[Excerpted text start]

Toyota Only Part Of Japan's Economic Woes
GUY RAZ, host:
Deeper problems for Toyota, but what about for Japan? Toyota is the country's biggest automaker, and its biggest market is right here in the United States.
Robert Madsen, a Japan scholar at the MIT Center for International Studies, says the Toyota crisis is just a tiny piece of what he calls much bigger problems for Japan's economy. And what are they?
Mr. ROBERT MADSEN (Senior Fellow, Center for International Studies, Massachusetts Institute of Technology): Well, one problem is the global crisis has hit Japan far harder than everybody else. Peak to trough, Japan's GDP probably fell by seven or seven and a half percent, which makes it...
RAZ: Fell by seven or seven and a half percent.
Mr. MADSEN: Yeah, which makes it three times as bad as what's happening to the United States right now.
RAZ: Now, the 1990s in Japan has, of course, been called the lost decade. This was an extended period of economic stagnation, right?
Mr. MADSEN: yes.
RAZ: But my understanding is that Japan managed to crawl out of it around 2002. What I don't understand is: Why is what is happening now hitting Japan harder than here in the United States if other countries, like European countries, for example, seem to be weathering the crisis better?

[Excerpted text end]
[Dataset excerpt start]

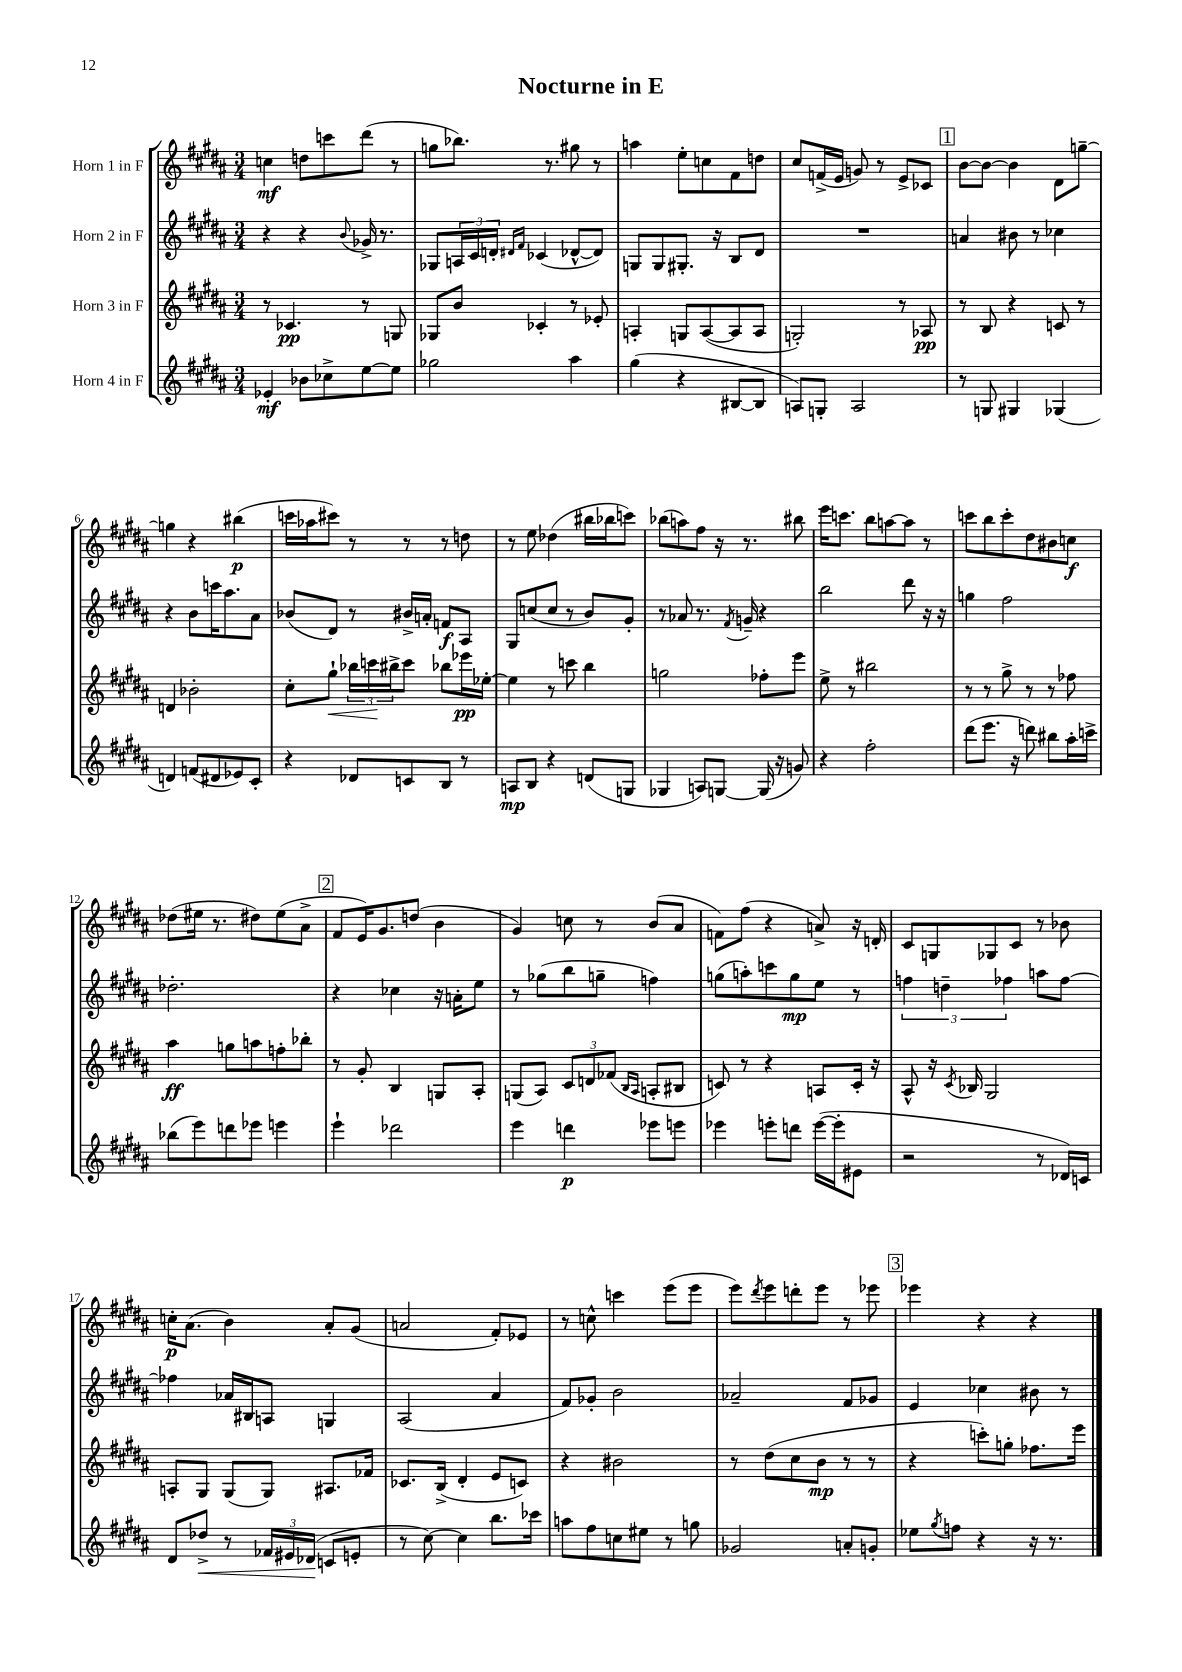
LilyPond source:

[Dataset excerpt end]

### Problem set
- A) Answer these from the interview on Japan's economy:
(i) According to the host, where is Toyota's biggest market?
(ii) By how much does Madsen say Japan's GDP probably fell, peak to trough?
(iii) Around what year does the host say Japan managed to crawl out of the lost decade?
- B) Carry the interview on Japan's economy forward from its last line.
The listing stands apart from the interview on Japan's economy and is separate material.

### Outputs by task
- A)
(i) The United States.
(ii) By seven or seven and a half percent.
(iii) Around 2002.

- B)
Mr. MADSEN: This is a very broad question. Those of us who kind of grew up after World War II are used to a situation globally where there's more demand than supply. And that means that people bid up prices of goods and services. Inflation is a problem.
But historically, that's an anomaly. Historically, the much bigger problem has been deflation. If you look at the 19th century or early 20th century, people saved too much. There was too little demand for goods and services. Prices tended to fall. And frankly, Japan resembles that sort of 19th century economic problem.
RAZ: There's too much savings in Japan.
Mr. MADSEN: Exactly. What happened was the savings rate in Japan was very high in the 1980s, and it did not come down. And of course, if people don't spend, economies shrink. So what happened in the 1990s was Japan had no alternative but to increase government spending very dramatically. So the government has a debt that's twice as big as the economy.
Now, as you mentioned, from 2002 to 2007, the country got out of its mess a little bit, but that wasn't because of anything which happened within Japan. That was because of the surge in growth in the United States and in China.
RAZ: In other words, we were buying more Japanese products.
Mr. MADSEN: Exactly. Now, the problem is that when the subprime crisis triggered this global financial meltdown, Japan lost that external demand. Foreigners weren't buying Japanese goods and services anymore. So the country fell right back into its 1990s illness.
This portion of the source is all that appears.